Imagine East High School with a 95 percent graduation rate. Imagine walking through the front doors without having to go through metal detectors. Imagine a school so popular that there’s a waiting list to get in.
That’s a sample of the ideas that surfaced yesterday at the University of Rochester Vision Summit. Others included college tuition assistance, hallway walls that prominently display East’s alumni, and a dynamic and inspirational environment.
UR Professor Steve Uebbing, Rochester school board President Van White, and East Principal Anibal Soler coached everyone who attended the summit on the value of having an end goal in mind: a fairly literal concept of what East will be in a few years from now.
The UR agreed to partner with the district to transform East. A partnership is one of the options that the State Education Department allows to fix a failing school. The UR’s Warner School is in the planning stages and will assume management of the school next year.

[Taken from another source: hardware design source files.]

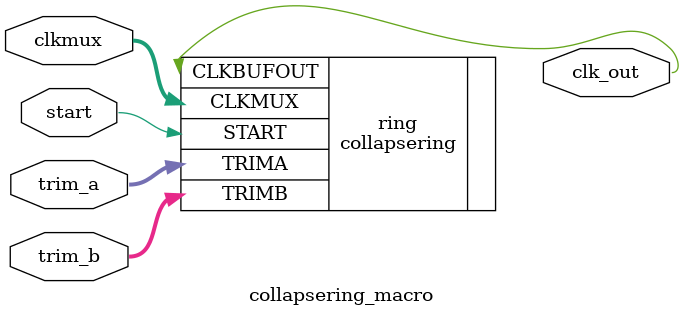
<source format=v>

module collapsering_macro #(
  parameter TRIM_BITS = 28
) (
`ifdef USE_POWER_PINS
    inout vccd1,
    inout vssd1,
`endif

  input start,
  input [TRIM_BITS-1:0] trim_a,
  input [TRIM_BITS-1:0] trim_b,
  input [2:0] clkmux,

  output clk_out
);

  collapsering ring (
    .CLKBUFOUT(clk_out),
    .START(start),
    .TRIMA(trim_a),
    .TRIMB(trim_b),
    .CLKMUX(clkmux)
  );

endmodule // module collapsering_macro

</source>
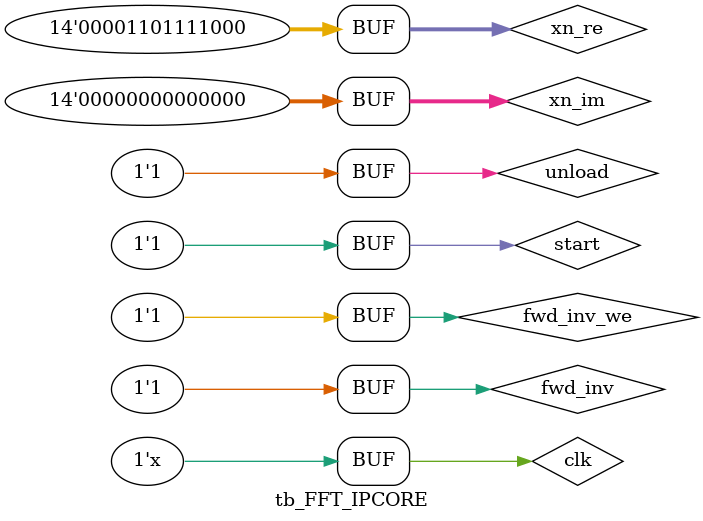
<source format=v>
`timescale 1ns / 1ps


module tb_FFT_IPCORE;

	// Inputs
	reg clk;
	reg start;
	reg unload;
	reg fwd_inv;
	reg fwd_inv_we;
	reg [13:0] xn_re;
	reg [13:0] xn_im;

	// Outputs
	wire rfd;
	wire busy;
	wire edone;
	wire done;
	wire dv;
	wire [7:0] xn_index;
	wire [7:0] xk_index;
	wire [22:0] xk_re;
	wire [22:0] xk_im;

	// Instantiate the Unit Under Test (UUT)
	FFT uut (
		.clk(clk), 
		.start(start), 
		.unload(unload), 
		.fwd_inv(fwd_inv), 
		.fwd_inv_we(fwd_inv_we), 
		.rfd(rfd), 
		.busy(busy), 
		.edone(edone), 
		.done(done), 
		.dv(dv), 
		.xn_re(xn_re), 
		.xn_im(xn_im), 
		.xn_index(xn_index), 
		.xk_index(xk_index), 
		.xk_re(xk_re), 
		.xk_im(xk_im)
	);

	initial begin
		// Initialize Inputs
		clk = 0;
		start = 0;
		unload = 0;
		fwd_inv = 0;
		fwd_inv_we = 0;
		xn_re = 0;
		xn_im = 0;

		// Wait 100 ns for global reset to finish
		#100;
        
		// Add stimulus here
      start=0;
		unload=1;
		fwd_inv=1;
		fwd_inv_we=1;
		#300;
		start=1;
		#20;
		start=0;
		#300;
		start=1;
		#20;
		start=0;
		#300;
		start=1;
		#20;
		start=0;
		#300;
		start=1;
		#20;
		start=0;
		#300;
		start=1;
		#20;
		start=0;
		#300;
		start=1;
		#20;
		start=0;
		#300;
		start=1;
		#20;
		start=0;
		#300;
		start=1;
		#20;
		start=0;
		#300;
		start=1;
		#20;
		start=0;
		#300;
		start=1;
		#20;
		start=0;
		#300;
		start=1;
		#20;
		start=0;
		#300;
		start=1;
		#20;
		start=0;
		#300;
		start=1;
		#20;
		start=0;
		#300;
		start=1;
		#20;
		start=0;
		#300;
		start=1;
		#20;
		start=0;
		#300;
		start=1;
		#20;
		start=0;
		#300;
		start=1;
		#20;
		start=0;
		#300;
		start=1;
		#20;
		start=0;
		#300;
		start=1;
		#20;
		start=0;
		#300;
		start=1;
		#20;
		start=0;
		#19000
		start=1;
		
		
	end


always #10  xn_re=14'd888;
always #10 clk=~clk; 

endmodule

/*

//----------- Begin Cut here for INSTANTIATION Template ---// INST_TAG
FFT your_instance_name (
  .clk(clk), // input clk
  .start(start), // input start
  .unload(unload), // input unload
  .xn_re(xn_re), // input [13 : 0] xn_re
  .xn_im(xn_im), // input [13 : 0] xn_im
  .fwd_inv(fwd_inv), // input fwd_inv
  .fwd_inv_we(fwd_inv_we), // input fwd_inv_we
  .rfd(rfd), // output rfd
  .xn_index(xn_index), // output [7 : 0] xn_index
  .busy(busy), // output busy
  .edone(edone), // output edone
  .done(done), // output done
  .dv(dv), // output dv
  .xk_index(xk_index), // output [7 : 0] xk_index
  .xk_re(xk_re), // output [22 : 0] xk_re
  .xk_im(xk_im) // output [22 : 0] xk_im
);
// INST_TAG_END ------ End INSTANTIATION Template ---------
*/
</source>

But attendance at summit was lacking. The UR, according to one teacher, planned for 200 people to attend, and about 40 showed up. Roughly a dozen of them were from the UR.
Uebbing and White expressed their disappointment in the turnout, but White later said that he wasn’t surprised.

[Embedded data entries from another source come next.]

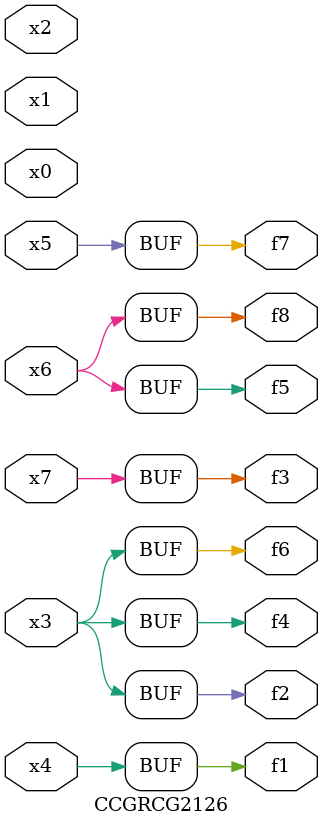
<source format=v>
module CCGRCG2126(
	input x0, x1, x2, x3, x4, x5, x6, x7,
	output f1, f2, f3, f4, f5, f6, f7, f8
);
	assign f1 = x4;
	assign f2 = x3;
	assign f3 = x7;
	assign f4 = x3;
	assign f5 = x6;
	assign f6 = x3;
	assign f7 = x5;
	assign f8 = x6;
endmodule

</source>
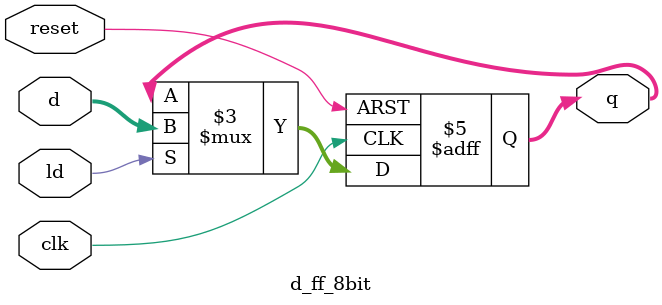
<source format=v>
`timescale 1ns / 1ps
module d_ff_8bit(clk, reset, d, ld, q);
    input clk, reset, ld;
    input [7:0] d;
    output reg [7:0] q;
    
    
    always @ (posedge clk or posedge reset) begin
        if (reset) q <= 8'b0; 
        else begin
            if(ld) q <= d;
            else   q <= q;
        end
    end
endmodule

</source>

“That doesn’t mean I’m not concerned,” he said. “I am, but it wasn’t a total surprise, either. Lack of [parent] engagement is part of the problem. We understood that from the beginning.”
Some school officials attributed the low attendance to a lack of publicity about the event. Information is on the website, however: www.ureasthigh.org. Lack of transportation and competing school events may have also contributed.
The school board has approved adding more social workers and six parent advocates to reach out to families near East, as well as the creation of a family resource center at the school. Whether those steps will help to foster greater family and community engagement is hard to say.
But East won’t transform for the better just because the UR is involved; Uebbing said as much in his opening statement. And even though White has been tenacious about turning East around, it’s ultimately not up to him.
This article appears in Sep 24-30, 2014.








People are not going to show because they do not trust the process and they are not close enough to the decision makers. It has been this way for 40 years. The powerful say they want participation but in the end decisions are made by a few in behind closed doors. President White should know this because he just put the community through the same “death by inches” process. Six months ago he was lucky enough to get many community members to work on the committees he and the board created. These folks gave real time and energy to the cause only to have their ideas fade over time. They came up with quality ideas that mattered to them and their children. As far as I know White has done little or nothing to move their ideas forward.
The public is not foolish. They know that the best practices needed to help East are already known and the U of R should put them on full display. No one wants to reinvent the wheel. The current process may be politically correct but it is not the most efficient approach. The community has been down this road many, many times.